IFC and EBRD approve Baku-Tbilisi-Ceyhan pipeline loans
The following news release was issued by Baku-Tbilisi-Ceyhan Pipeline Company (BTC Co).
The board of the European Bank for Reconstruction and Development (EBRD) today approved up to $250 million in loans to the Baku-Tbilisi-Ceyhan (BTC) pipeline. This follows the decision by the International Finance Corporation (IFC) to approve a similar financial package on November 4.
Agreement on the two loans comes after over two years of extensive monitoring and scrutiny of the project's environmental and social impact, as well as a thorough public consultation process. The loans, which attract commercial rates of interest, are conditional on the project continuing to meet its stringent public commitments - which will be subject to formal quarterly audits by the lenders.

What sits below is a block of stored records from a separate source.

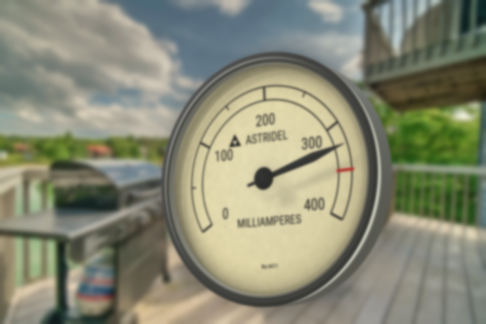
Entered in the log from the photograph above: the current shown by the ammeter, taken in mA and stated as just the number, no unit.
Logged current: 325
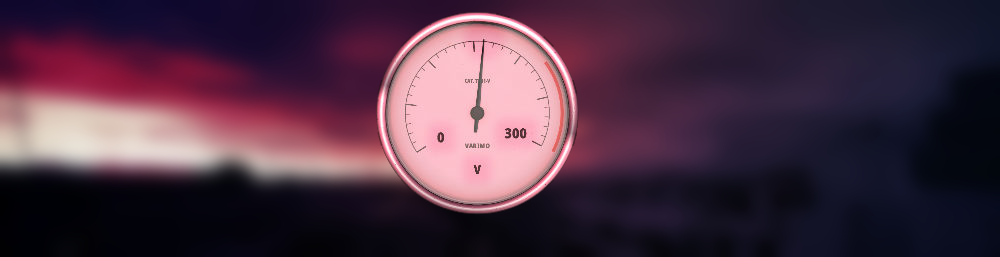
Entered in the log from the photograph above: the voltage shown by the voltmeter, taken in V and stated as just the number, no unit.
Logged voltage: 160
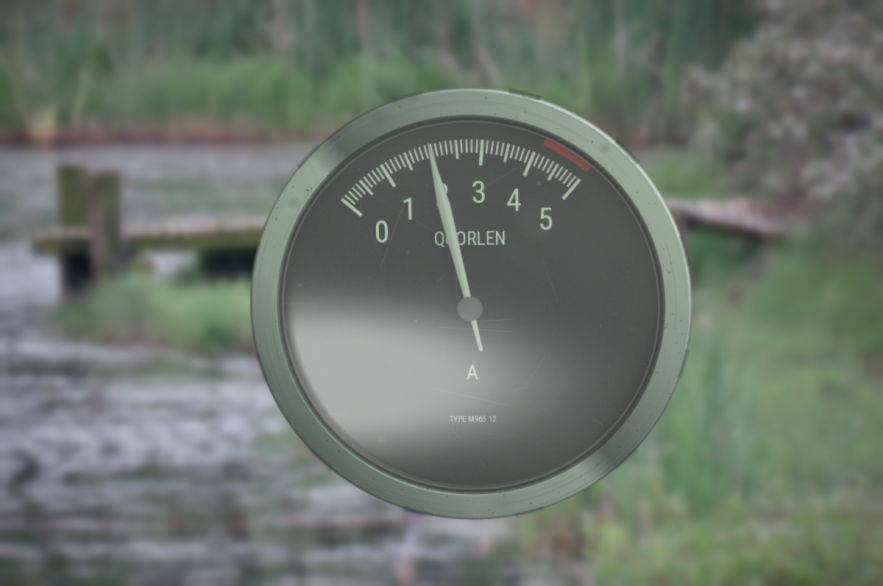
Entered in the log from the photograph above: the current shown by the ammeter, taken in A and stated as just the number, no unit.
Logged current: 2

The Baku-Tbilisi-Ceyhan pipeline will cost $2.95 billion to construct ($3.6 billion total project cost), with the balance of the finance being provided by equity investment, export credit agencies and commercial banks. Financial close is due by the end of the year.

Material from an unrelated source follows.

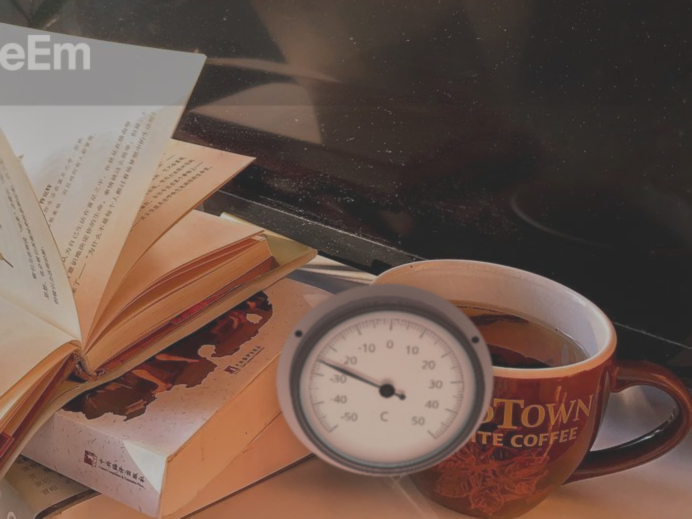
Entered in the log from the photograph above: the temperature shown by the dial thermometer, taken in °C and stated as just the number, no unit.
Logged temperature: -25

"The involvement of both the IFC and EBRD will help ensure that this investment results in real benefits for those most directly affected - from the 450 villages along the pipeline route, to the citizens of Azerbaijan, Georgia and Turkey," said BTC chief executive Michael Townshend. "We are especially looking forward to working with both institutions on regional development initiatives and developing plans for civil society involvement in the monitoring of the project."
The 1760-kilometer pipeline will allow one million barrels of oil a day to be exported safely and responsibly from the Caspian without increasing tanker traffic through the Turkish Straits. It is buried for its entire length and, once constructed, land will be fully re-instated above a narrow eight-meter right of way. Landowners and land users have been generously compensated for disruption during the construction phase and will be able to use their land after construction, subject to a small number of restrictions imposed for safety reasons.
First oil from the pipeline, which is already around 40% complete, will be exported from the Mediterranean port of Ceyhan in 2005.